Document section.
_____

Americans are threatening to “move to Canada” if their preferred candidate loses in Tuesday’s presidential election. But it’s a lot more difficult than just packing up and driving to Cape Breton.

The picturesque island has been in the spotlight ever since radio host Rob Calabrese started a website nine months ago, encouraging Americans to move there if Donald Trump wins.

Calabrese says the site has surpassed 2 million hits. He knows of one retired American who relocated to Cape Breton in April, but she’s gone back after learning she had no real path to immigration.

It turns out that Americans who want to move to Canada permanently usually require a job offer, and those who don’t have that in hand better be very well-educated and young.

Here’s how it works. Canada plans to accept 300,000 new permanent residents in 2017. About 40,000 will be refugees, and the supposed horror of a Trump or Clinton presidency doesn’t count toward refugee status. Another 80,000 will be family members of Canadians, which most Americans don’t have.

The rest will mostly be skilled workers. Considering that some skilled workers who applied under some programs are facing processing times in excess of six years, Americans fleeing Trump or Clinton would have to qualify for the Express Entry program, which cuts processing times to around six months.

_____

[Recorded data]
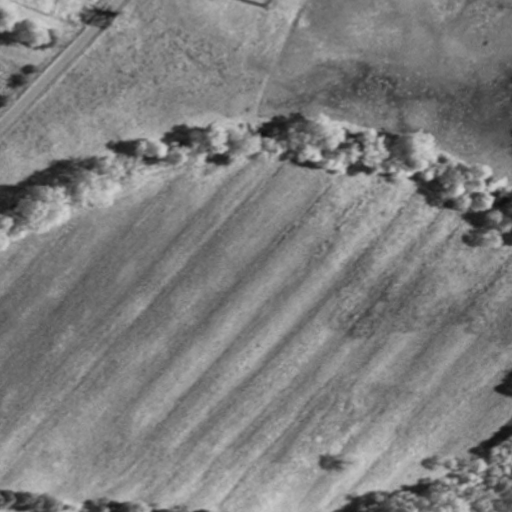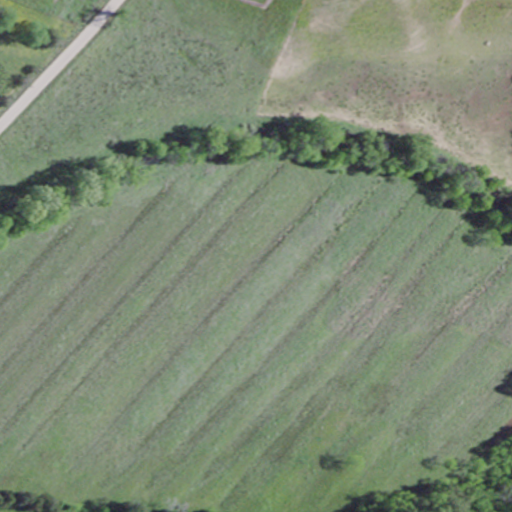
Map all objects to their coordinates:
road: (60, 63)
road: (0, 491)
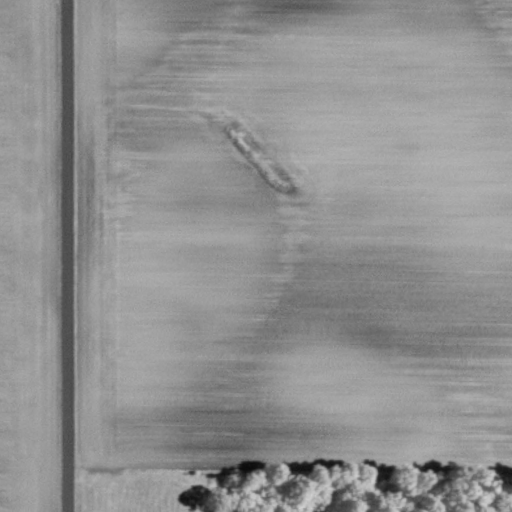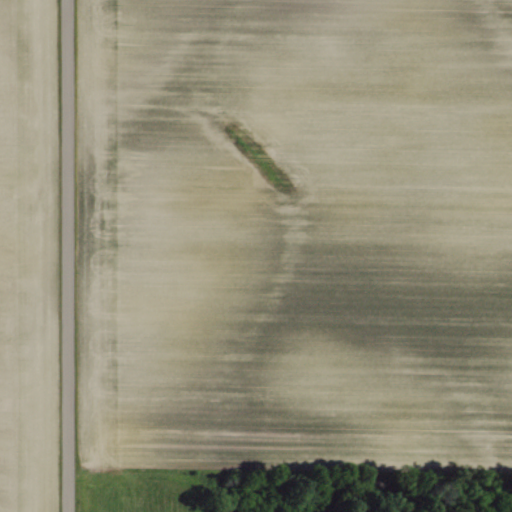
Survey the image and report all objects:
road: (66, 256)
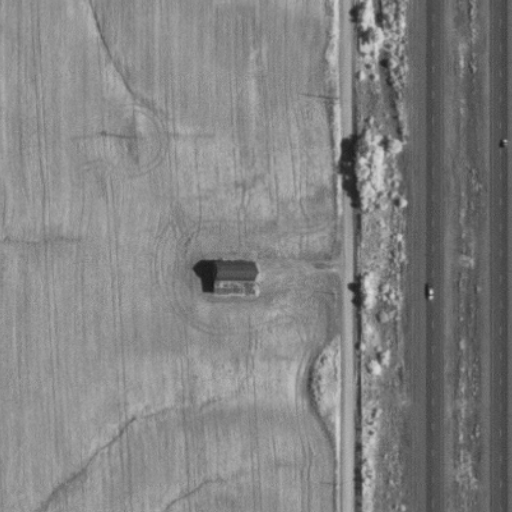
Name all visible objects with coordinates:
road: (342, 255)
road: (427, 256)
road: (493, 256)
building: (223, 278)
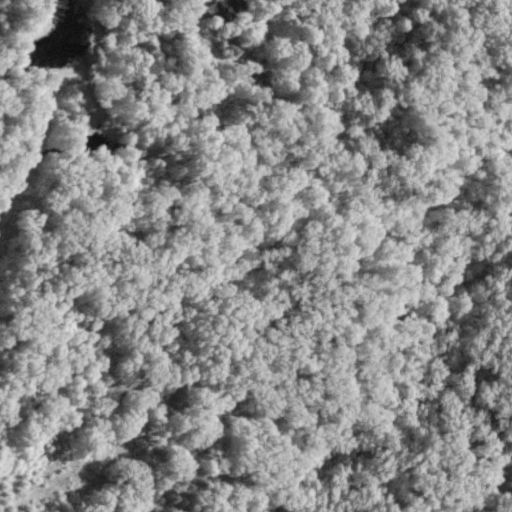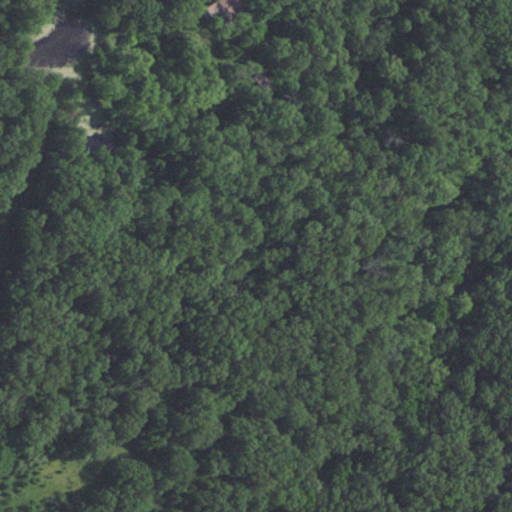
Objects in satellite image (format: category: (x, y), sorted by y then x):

_____

Exercise task 1. Rewrite the article on Americans moving to Canada from "Here’s how it" up to and including "Americans don’t have.", replacing "Canadians" with "Canadian citizens".
Exercise task 2. List the groups of new permanent residents that, according to the article on Americans moving to Canada, Canada plans to accept in 2017.
Exercise task 3. Take the article on Americans moving to Canada further, continuing from where it stops.
The records are separate material, unrelated to the article.

Right answer 1.
Here’s how it works. Canada plans to accept 300,000 new permanent residents in 2017. About 40,000 will be refugees, and the supposed horror of a Trump or Clinton presidency doesn’t count toward refugee status. Another 80,000 will be family members of Canadian citizens, which most Americans don’t have.

Right answer 2.
Refugees (about 40,000)
Family members of Canadians (about 80,000)
Skilled workers (most of the rest)

Right answer 3.
Express Entry scores people out of 1,200 points and then ranks them. The minimum required score is constantly changing. In 2015, it never dipped below 450 points.

A full 600 points is given for those who have a job offer. But getting that job offer is difficult. An employer must prove that “no Canadian worker is available to do the job.” With more than 1.3 million unemployed Canadians, that’s a hard sell.

Those who don’t have a job offer in hand will need to rack up points in other areas, such as:

  • Age: single people in their 20s get 110 points, but anyone 45 or older gets no points
  • Education: high school students get zero, while Ph.Ds get up to 140
  • Work experience

“Immigrating to Canada is a complex, paper-intensive, time-consuming process,” says immigration lawyer Lee Cohen. “This notion that somebody can just decide to move to Canada and live here is misdirected.”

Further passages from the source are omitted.